# Детская музыкальная школа > Музыкальные отделы > Фортепианное отделение >  Помощь в оценке сложности детских пьес

## Alex_VK

Идет работа над детскими пьесами, которые потенциально могут быть использованы в качестве педагогического репертуара ДМШ. Нужна помощь в оценке сложности пьес и условном отнесении их к тем или иным классам ДМШ. 
Если у кого-то есть возможность оказать содействие в этом вопросе, то детали можно обсудить в личной переписке.

----------


## dovkip

Опубликуйте здесь  :Aga:  возможно коллективно чем-то поможем.

----------


## Alex_VK

> Опубликуйте здесь  возможно коллективно чем-то поможем.


Спасибо за ответ и за совет.

· · ·

— Пункт задания 1 —
Ответьте по ветке форума об оценке сложности детских пьес:
(a) С какой просьбой обращается Alex_VK в первом сообщении?
(b) Где, по словам Alex_VK, можно обсудить детали?
(c) Что советует сделать dovkip?
— Пункт задания 2 —
Допишите следующую часть ветки форума об оценке сложности детских пьес, начиная сразу после последней реплики.
Строки для выполнения работы не понадобятся.

— Записи набора данных —
· · ·

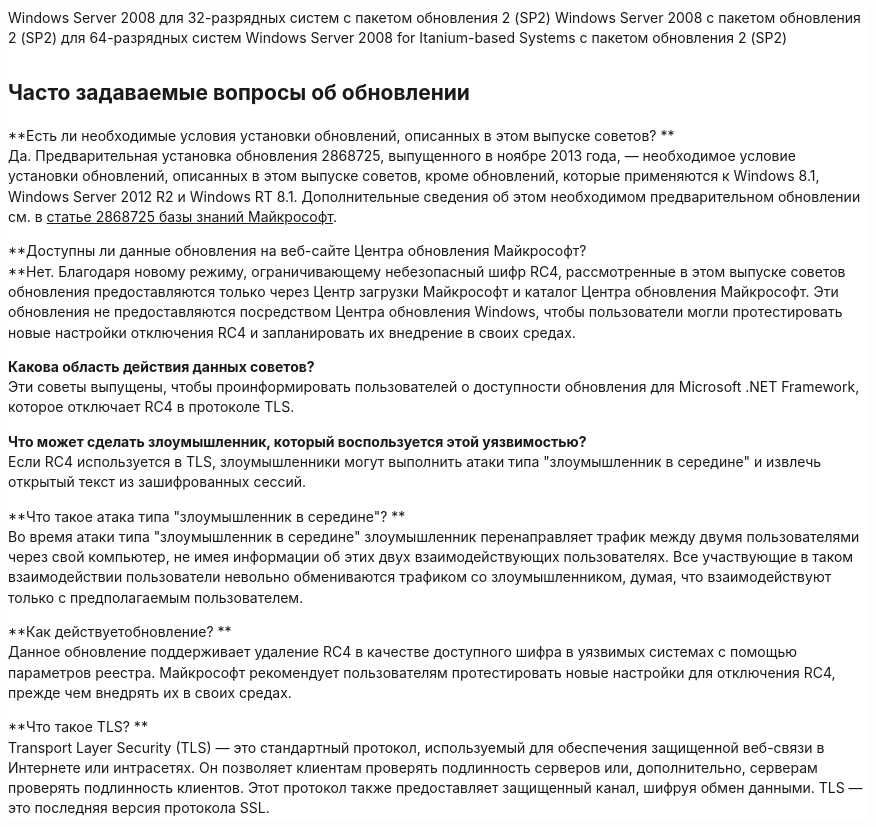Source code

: <tr class="odd">
<td style="border:1px solid black;">Windows Server 2008 для 32-разрядных систем с пакетом обновления 2 (SP2)</td>
</tr>
<tr class="even">
<td style="border:1px solid black;">Windows Server 2008 с пакетом обновления 2 (SP2) для 64-разрядных систем</td>
</tr>
<tr class="odd">
<td style="border:1px solid black;">Windows Server 2008 for Itanium-based Systems с пакетом обновления 2 (SP2)</td>
</tr>
</tbody>
</table>
  
Часто задаваемые вопросы об обновлении  
--------------------------------------
  
<span id="sectionToggle2"></span>
**Есть ли необходимые условия установки обновлений, описанных в этом выпуске советов? **  
Да. Предварительная установка обновления 2868725, выпущенного в ноябре 2013 года, — необходимое условие установки обновлений, описанных в этом выпуске советов, кроме обновлений, которые применяются к Windows 8.1, Windows Server 2012 R2 и Windows RT 8.1. Дополнительные сведения об этом необходимом предварительном обновлении см. в [статье 2868725 базы знаний Майкрософт](https://support.microsoft.com/kb/2868725).
  
**Доступны ли данные обновления на веб-сайте Центра обновления Майкрософт?   
**Нет. Благодаря новому режиму, ограничивающему небезопасный шифр RC4, рассмотренные в этом выпуске советов обновления предоставляются только через Центр загрузки Майкрософт и каталог Центра обновления Майкрософт. Эти обновления не предоставляются посредством Центра обновления Windows, чтобы пользователи могли протестировать новые настройки отключения RC4 и запланировать их внедрение в своих средах.
  
**Какова область действия данных советов?**   
Эти советы выпущены, чтобы проинформировать пользователей о доступности обновления для Microsoft .NET Framework, которое отключает RC4 в протоколе TLS.
  
**Что может сделать злоумышленник, который воспользуется этой уязвимостью?**   
Если RC4 используется в TLS, злоумышленники могут выполнить атаки типа "злоумышленник в середине" и извлечь открытый текст из зашифрованных сессий.
  
**Что такое атака типа "злоумышленник в середине"? **  
Во время атаки типа "злоумышленник в середине" злоумышленник перенаправляет трафик между двумя пользователями через свой компьютер, не имея информации об этих двух взаимодействующих пользователях. Все участвующие в таком взаимодействии пользователи невольно обмениваются трафиком со злоумышленником, думая, что взаимодействуют только с предполагаемым пользователем.
  
**Как действуетобновление? **  
Данное обновление поддерживает удаление RC4 в качестве доступного шифра в уязвимых системах с помощью параметров реестра. Майкрософт рекомендует пользователям протестировать новые настройки для отключения RC4, прежде чем внедрять их в своих средах.
  
**Что такое TLS? **  
Transport Layer Security (TLS) — это стандартный протокол, используемый для обеспечения защищенной веб-связи в Интернете или интрасетях. Он позволяет клиентам проверять подлинность серверов или, дополнительно, серверам проверять подлинность клиентов. Этот протокол также предоставляет защищенный канал, шифруя обмен данными. TLS — это последняя версия протокола SSL.
  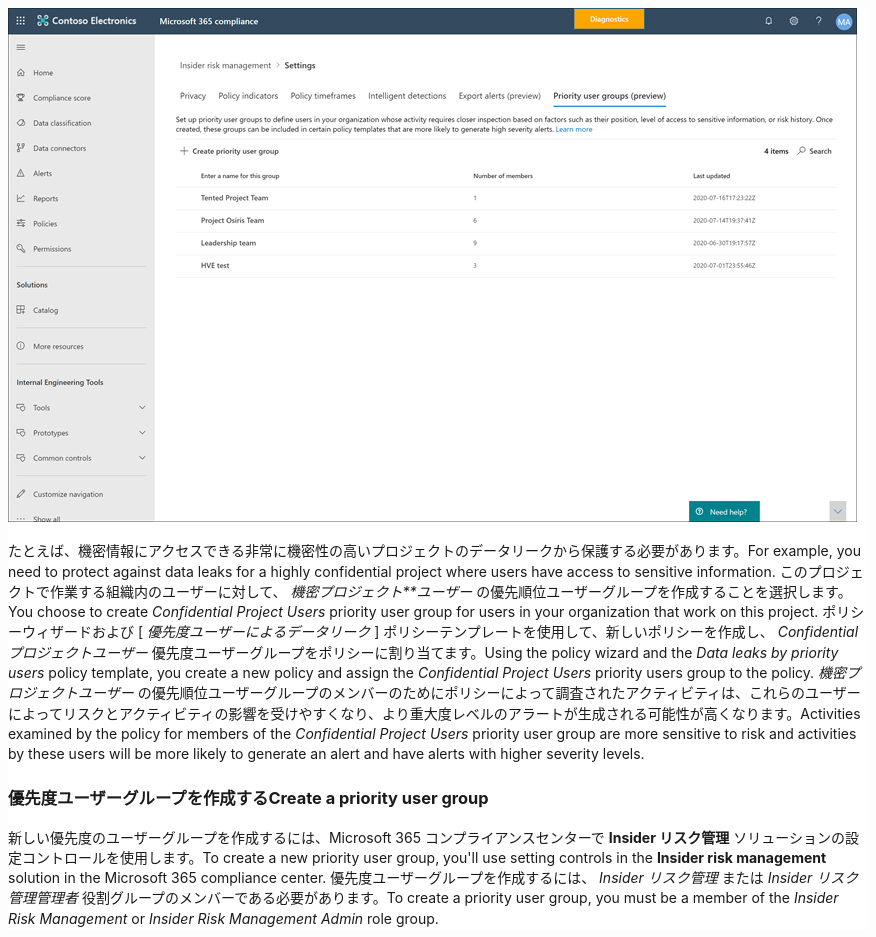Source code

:![Insider リスク管理の優先ユーザーグループ設定](../media/insider-risk-settings-priority-users.png)

<span data-ttu-id="b9e4c-369">たとえば、機密情報にアクセスできる非常に機密性の高いプロジェクトのデータリークから保護する必要があります。</span><span class="sxs-lookup"><span data-stu-id="b9e4c-369">For example, you need to protect against data leaks for a highly confidential project where users have access to sensitive information.</span></span> <span data-ttu-id="b9e4c-370">このプロジェクトで作業する組織内のユーザーに対して、 *機密プロジェクト\*\*ユーザー* の優先順位ユーザーグループを作成することを選択します。</span><span class="sxs-lookup"><span data-stu-id="b9e4c-370">You choose to create *Confidential Project* *Users* priority user group for users in your organization that work on this project.</span></span> <span data-ttu-id="b9e4c-371">ポリシーウィザードおよび [ *優先度ユーザーによるデータリーク* ] ポリシーテンプレートを使用して、新しいポリシーを作成し、 *Confidential プロジェクトユーザー* 優先度ユーザーグループをポリシーに割り当てます。</span><span class="sxs-lookup"><span data-stu-id="b9e4c-371">Using the policy wizard and the *Data leaks by priority users* policy template, you create a new policy and assign the *Confidential Project Users* priority users group to the policy.</span></span> <span data-ttu-id="b9e4c-372">*機密プロジェクトユーザー* の優先順位ユーザーグループのメンバーのためにポリシーによって調査されたアクティビティは、これらのユーザーによってリスクとアクティビティの影響を受けやすくなり、より重大度レベルのアラートが生成される可能性が高くなります。</span><span class="sxs-lookup"><span data-stu-id="b9e4c-372">Activities examined by the policy for members of the *Confidential Project Users* priority user group are more sensitive to risk and activities by these users will be more likely to generate an alert and have alerts with higher severity levels.</span></span>

### <a name="create-a-priority-user-group"></a><span data-ttu-id="b9e4c-373">優先度ユーザーグループを作成する</span><span class="sxs-lookup"><span data-stu-id="b9e4c-373">Create a priority user group</span></span>

<span data-ttu-id="b9e4c-374">新しい優先度のユーザーグループを作成するには、Microsoft 365 コンプライアンスセンターで **Insider リスク管理** ソリューションの設定コントロールを使用します。</span><span class="sxs-lookup"><span data-stu-id="b9e4c-374">To create a new priority user group, you'll use setting controls in the **Insider risk management** solution in the Microsoft 365 compliance center.</span></span> <span data-ttu-id="b9e4c-375">優先度ユーザーグループを作成するには、 *Insider リスク管理* または *Insider リスク管理管理者* 役割グループのメンバーである必要があります。</span><span class="sxs-lookup"><span data-stu-id="b9e4c-375">To create a priority user group, you must be a member of the *Insider Risk Management* or *Insider Risk Management Admin* role group.</span></span>
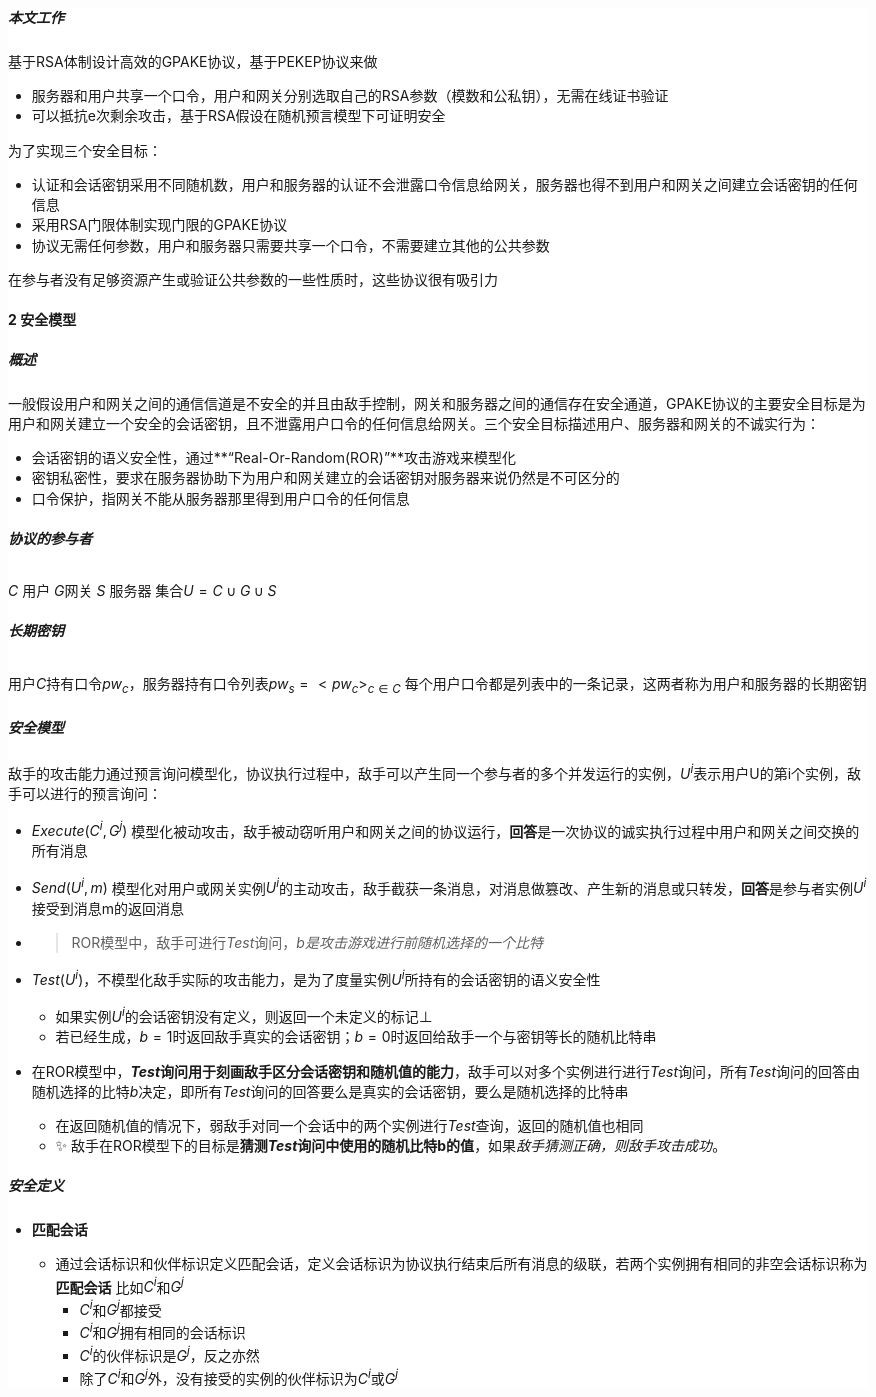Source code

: ##### 本文工作

基于RSA体制设计高效的GPAKE协议，基于PEKEP协议来做

- 服务器和用户共享一个口令，用户和网关分别选取自己的RSA参数（模数和公私钥），无需在线证书验证
- 可以抵抗e次剩余攻击，基于RSA假设在随机预言模型下可证明安全

为了实现三个安全目标：

- 认证和会话密钥采用不同随机数，用户和服务器的认证不会泄露口令信息给网关，服务器也得不到用户和网关之间建立会话密钥的任何信息
- 采用RSA门限体制实现门限的GPAKE协议
- 协议无需任何参数，用户和服务器只需要共享一个口令，不需要建立其他的公共参数

在参与者没有足够资源产生或验证公共参数的一些性质时，这些协议很有吸引力

#### 2 安全模型

##### 概述

一般假设用户和网关之间的通信信道是不安全的并且由敌手控制，网关和服务器之间的通信存在安全通道，GPAKE协议的主要安全目标是为用户和网关建立一个安全的会话密钥，且不泄露用户口令的任何信息给网关。三个安全目标描述用户、服务器和网关的不诚实行为：

- 会话密钥的语义安全性，通过**“Real-Or-Random(ROR)”**攻击游戏来模型化
- 密钥私密性，要求在服务器协助下为用户和网关建立的会话密钥对服务器来说仍然是不可区分的
- 口令保护，指网关不能从服务器那里得到用户口令的任何信息

###### **协议的参与者**

$C$ 用户 $G$网关  $S$ 服务器  集合$U=C∪G∪S$

###### **长期密钥**

用户$C$持有口令$pw_c$，服务器持有口令列表$pw_s=<pw_c>_{c∈C}$ 每个用户口令都是列表中的一条记录，这两者称为用户和服务器的长期密钥

##### 安全模型

敌手的攻击能力通过预言询问模型化，协议执行过程中，敌手可以产生同一个参与者的多个并发运行的实例，$U^i$表示用户U的第i个实例，敌手可以进行的预言询问：

- $Execute(C^i,G^j)$ 模型化被动攻击，敌手被动窃听用户和网关之间的协议运行，**回答**是一次协议的诚实执行过程中用户和网关之间交换的所有消息

- $Send(U^i,m)$ 模型化对用户或网关实例$U^i$的主动攻击，敌手截获一条消息，对消息做篡改、产生新的消息或只转发，**回答**是参与者实例$U^i$接受到消息m的返回消息

- > ROR模型中，敌手可进行$Test$询问，*$b$是攻击游戏进行前随机选择的一个比特*

- $Test(U^i)$，不模型化敌手实际的攻击能力，是为了度量实例$U^i$所持有的会话密钥的语义安全性

	- 如果实例$U^i$的会话密钥没有定义，则返回一个未定义的标记⊥
	- 若已经生成，$b=1$时返回敌手真实的会话密钥；$b=0$时返回给敌手一个与密钥等长的随机比特串

- 在ROR模型中，**$Test$询问用于刻画敌手区分会话密钥和随机值的能力**，敌手可以对多个实例进行进行$Test$询问，所有$Test$询问的回答由随机选择的比特$b$决定，即所有$Test$询问的回答要么是真实的会话密钥，要么是随机选择的比特串
	- 在返回随机值的情况下，弱敌手对同一个会话中的两个实例进行$Test$查询，返回的随机值也相同
	- ✨ 敌手在ROR模型下的目标是**猜测$Test$询问中使用的随机比特b的值**，如果*敌手猜测正确，则敌手攻击成功*。

##### 安全定义

- **匹配会话** 

	- 通过会话标识和伙伴标识定义匹配会话，定义会话标识为协议执行结束后所有消息的级联，若两个实例拥有相同的非空会话标识称为**匹配会话** 比如$C^i$和$G^j$
		- $C^i$和$G^j$都接受
		- $C^i$和$G^j$拥有相同的会话标识
		- $C^i$的伙伴标识是$G^j$，反之亦然
		- 除了$C^i$和$G^j$外，没有接受的实例的伙伴标识为$C^i$或$G^j$
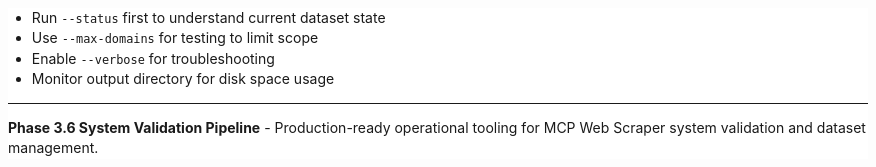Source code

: - Run `--status` first to understand current dataset state
- Use `--max-domains` for testing to limit scope
- Enable `--verbose` for troubleshooting
- Monitor output directory for disk space usage

---

**Phase 3.6 System Validation Pipeline** - Production-ready operational tooling for MCP Web Scraper system validation
and dataset management.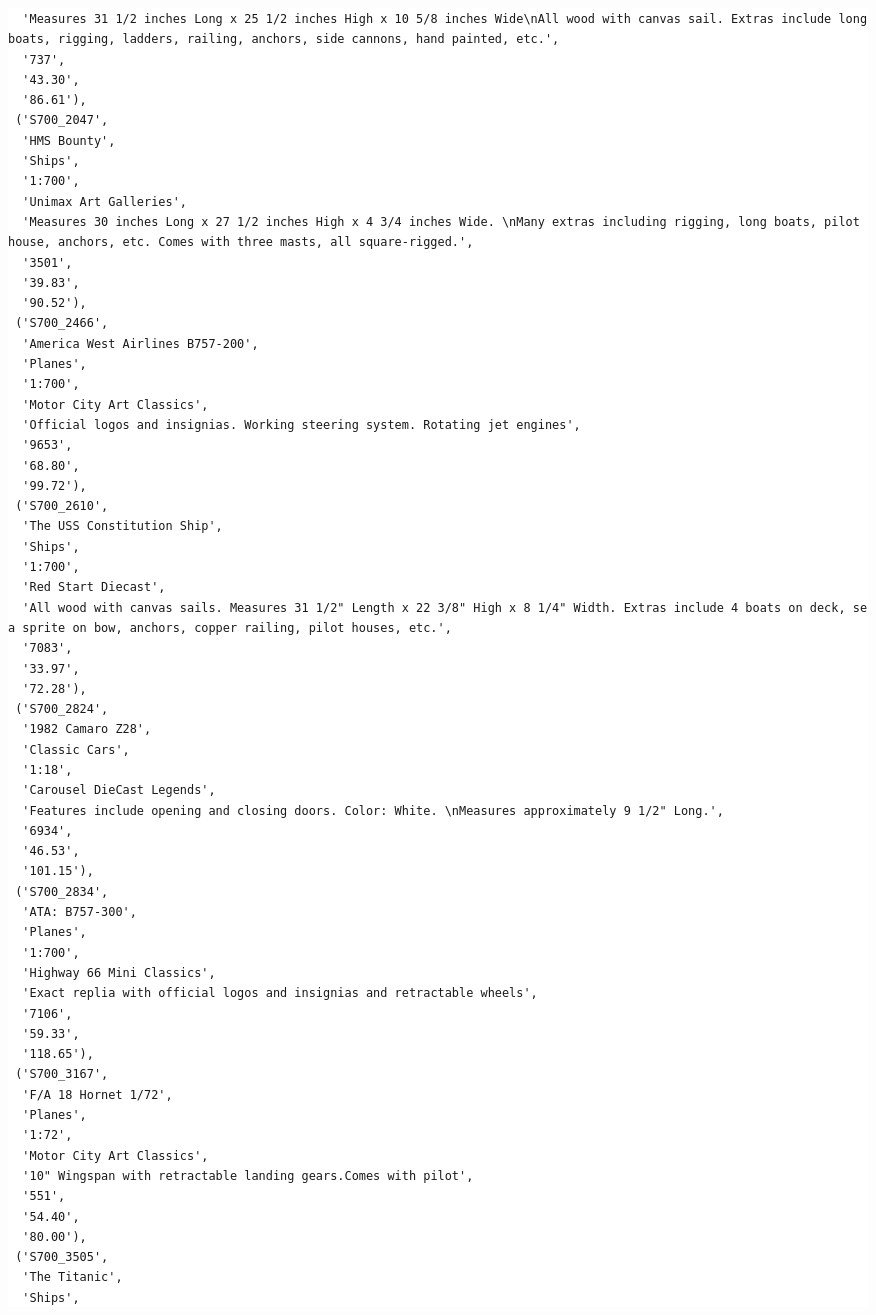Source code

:       'Measures 31 1/2 inches Long x 25 1/2 inches High x 10 5/8 inches Wide\nAll wood with canvas sail. Extras include long boats, rigging, ladders, railing, anchors, side cannons, hand painted, etc.',
      '737',
      '43.30',
      '86.61'),
     ('S700_2047',
      'HMS Bounty',
      'Ships',
      '1:700',
      'Unimax Art Galleries',
      'Measures 30 inches Long x 27 1/2 inches High x 4 3/4 inches Wide. \nMany extras including rigging, long boats, pilot house, anchors, etc. Comes with three masts, all square-rigged.',
      '3501',
      '39.83',
      '90.52'),
     ('S700_2466',
      'America West Airlines B757-200',
      'Planes',
      '1:700',
      'Motor City Art Classics',
      'Official logos and insignias. Working steering system. Rotating jet engines',
      '9653',
      '68.80',
      '99.72'),
     ('S700_2610',
      'The USS Constitution Ship',
      'Ships',
      '1:700',
      'Red Start Diecast',
      'All wood with canvas sails. Measures 31 1/2" Length x 22 3/8" High x 8 1/4" Width. Extras include 4 boats on deck, sea sprite on bow, anchors, copper railing, pilot houses, etc.',
      '7083',
      '33.97',
      '72.28'),
     ('S700_2824',
      '1982 Camaro Z28',
      'Classic Cars',
      '1:18',
      'Carousel DieCast Legends',
      'Features include opening and closing doors. Color: White. \nMeasures approximately 9 1/2" Long.',
      '6934',
      '46.53',
      '101.15'),
     ('S700_2834',
      'ATA: B757-300',
      'Planes',
      '1:700',
      'Highway 66 Mini Classics',
      'Exact replia with official logos and insignias and retractable wheels',
      '7106',
      '59.33',
      '118.65'),
     ('S700_3167',
      'F/A 18 Hornet 1/72',
      'Planes',
      '1:72',
      'Motor City Art Classics',
      '10" Wingspan with retractable landing gears.Comes with pilot',
      '551',
      '54.40',
      '80.00'),
     ('S700_3505',
      'The Titanic',
      'Ships',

· · ·

— Результат упражнения 1 —
(a) Помочь оценить сложность детских пьес и условно отнести их к тем или иным классам ДМШ.
(b) В личной переписке.
(c) Опубликовать пьесы здесь, в ветке, чтобы, возможно, коллективно чем-то помочь.

— Результат упражнения 2 —
     Я сознательно не стал выкладывать незаконченные пьески на всеобщее обозрение. Мне кажется, что частный вопрос оценки сложности пьесок стоит обсудить с тем, кому именно этот вопрос по какой-то причине интересен. Тут можно обратить внимание на соотношение просмотров и ответов 400:1. Я не понимаю, что может дать в этом случае публичность, кроме комментариев, не касающихся существа вопроса. 
     Еще раз, спасибо Вам.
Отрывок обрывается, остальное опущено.